Dijital dünyanın akımları, ölüme bile yol açıyor

Sosyal medya platformlarında hızla yayılan ve özellikle ergenlik çağındaki gençleri güç gösterisi yapmaya iten "challenge" adı verilen akımlar öngörülemez tehlikelere yol açabilir.

AA

Uzmanlar, beğenilme, sevilme, var olduğunu kanıtlama isteğinden kaynaklanan bu eğilimlerin önlenmesi için gençlerin duygusal ihtiyaçlarının karşılanması gerektiğini ifade etti.

Son yıllarda sosyal medya kullanımının küçük yaşlara kadar düşmesi ve dijital uygulamaların yaygınlaşması, birçok tehlikeyi de beraberinde getiriyor. "Challenge" olarak tabir edilen, özellikleri gençleri rekabete ve güç gösterisine yönlendiren meydan okumalar, sosyal medya platformlarında domino etkisi yaratıp hızla yayılarak geniş kitleleri etkileyebiliyor.

Hemen her gün değişen yüzleriyle ortaya çıkan sosyal medya akımları, çocukların ve gençlerin ruh sağlığını etkilemesinin yanı sıra fiziksel zarar da veren tehlikeli boyutlara varabiliyor.

Bu akımların son örneği madeni para ile oynanan "kanlı para" oyunu oldu. Oyunu kaybeden kişi, ellerine madeni parayla vurularak cezalandırılıyor. Bu durum, elde kanama, yara, çatlak ve kırıklara neden olabilirken, uzmanlar oluşan açık yaraların enfeksiyon riskini de artırdığına dikkati çekiyor.
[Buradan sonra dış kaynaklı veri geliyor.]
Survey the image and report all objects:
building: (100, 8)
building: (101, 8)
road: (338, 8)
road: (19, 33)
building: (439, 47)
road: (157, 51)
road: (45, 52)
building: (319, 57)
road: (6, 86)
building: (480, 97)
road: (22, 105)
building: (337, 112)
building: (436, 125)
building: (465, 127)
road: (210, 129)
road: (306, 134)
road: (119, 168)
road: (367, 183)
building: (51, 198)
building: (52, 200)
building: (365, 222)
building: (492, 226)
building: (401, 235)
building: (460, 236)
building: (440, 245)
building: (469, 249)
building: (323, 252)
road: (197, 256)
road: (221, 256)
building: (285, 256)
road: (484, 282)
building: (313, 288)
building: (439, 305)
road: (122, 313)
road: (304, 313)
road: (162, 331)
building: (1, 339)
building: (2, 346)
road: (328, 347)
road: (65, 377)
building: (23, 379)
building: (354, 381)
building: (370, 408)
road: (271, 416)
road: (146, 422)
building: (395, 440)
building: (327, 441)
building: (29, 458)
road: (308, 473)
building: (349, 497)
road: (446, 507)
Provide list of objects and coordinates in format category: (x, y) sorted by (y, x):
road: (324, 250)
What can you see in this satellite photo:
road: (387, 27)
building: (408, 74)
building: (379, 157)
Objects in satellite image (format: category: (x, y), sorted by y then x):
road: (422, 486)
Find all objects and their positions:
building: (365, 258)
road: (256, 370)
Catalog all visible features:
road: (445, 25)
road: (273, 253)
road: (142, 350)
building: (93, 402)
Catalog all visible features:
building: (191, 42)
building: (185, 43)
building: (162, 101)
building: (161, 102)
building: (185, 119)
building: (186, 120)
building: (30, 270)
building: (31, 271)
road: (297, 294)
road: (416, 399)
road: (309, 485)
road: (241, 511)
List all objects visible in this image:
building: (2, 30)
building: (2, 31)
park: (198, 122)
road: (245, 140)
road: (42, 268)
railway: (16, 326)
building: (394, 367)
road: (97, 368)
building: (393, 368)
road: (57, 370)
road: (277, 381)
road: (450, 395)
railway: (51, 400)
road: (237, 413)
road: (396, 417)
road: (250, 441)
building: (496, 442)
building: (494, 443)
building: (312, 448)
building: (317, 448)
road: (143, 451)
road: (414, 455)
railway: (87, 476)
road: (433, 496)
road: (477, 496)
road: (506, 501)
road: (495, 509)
ÇOCUKLAR MEYDAN OKUYUŞA HAYIR DİYEMİYOR

Sosyal Medya ve Dijital Güvenlik Eğitim Araştırma Merkezi (SODİMER) Başkanı Prof. Dr. Levent Arslan, sosyal medya akımlarının "challenge" adı verilen meydan okumalardan oluştuğunu, buz kovası boşaltmaktan baykuş gibi oturmaya kadar birçok farklı akım olduğunu anlattı.

Son dönemlerde gençler arasında şiddet temalı akımların yoğun bir şekilde ortaya çıktığına dikkati çeken Arslan, "tuz buz", "kuru kahve" ve "bayıltma" akımlarının bunlara örnek olabileceğini söyledi.

Arslan, görüntü temalı sosyal medya platformlarının etkisiyle bu akımların hızla yayıldığını ve problemli durumlar yaratabildiğini vurguladı. Bu akımların merkezinde meydan okuma olduğunu aktaran Arslan, bu meydan okuyuşa karşı çocuğun "hayır" diyememesinin problem teşkil ettiğini kaydetti.

Buradaki temel özelliğin öne çıkma, onanma ve kendini gösterme olduğunu ifade eden Arslan, şu değerlendirmede bulundu:

"Bu yüzden de çocuklar karşılıklı olarak birbirlerine bu davranışları yaparak sosyal medya üzerinde kendilerini göstermek istiyorlar. Çünkü sosyal medyanın insanların beynindeki amigdala dediğimiz haz bölgesindeki etkisi bu. Kendini göstermek, onanmak, retweet almak, beğeni almak şeklinde bunlar görülmekte. Bu yüzden de çok hızlı bir şekilde yayılmakta."

Kanlı para akımına değinen Arslan, anne babalar ile öğretmenlerin bu konuda uyarılması ve bu tür akımlara ilişkin okullarda kontrol mekanizmasının geliştirilmesi gerektiğinin altını çizerek, okulların disiplin işleyişlerini yenilemenin ve öğretmen eğitimlerinin önemine dikkati çekti.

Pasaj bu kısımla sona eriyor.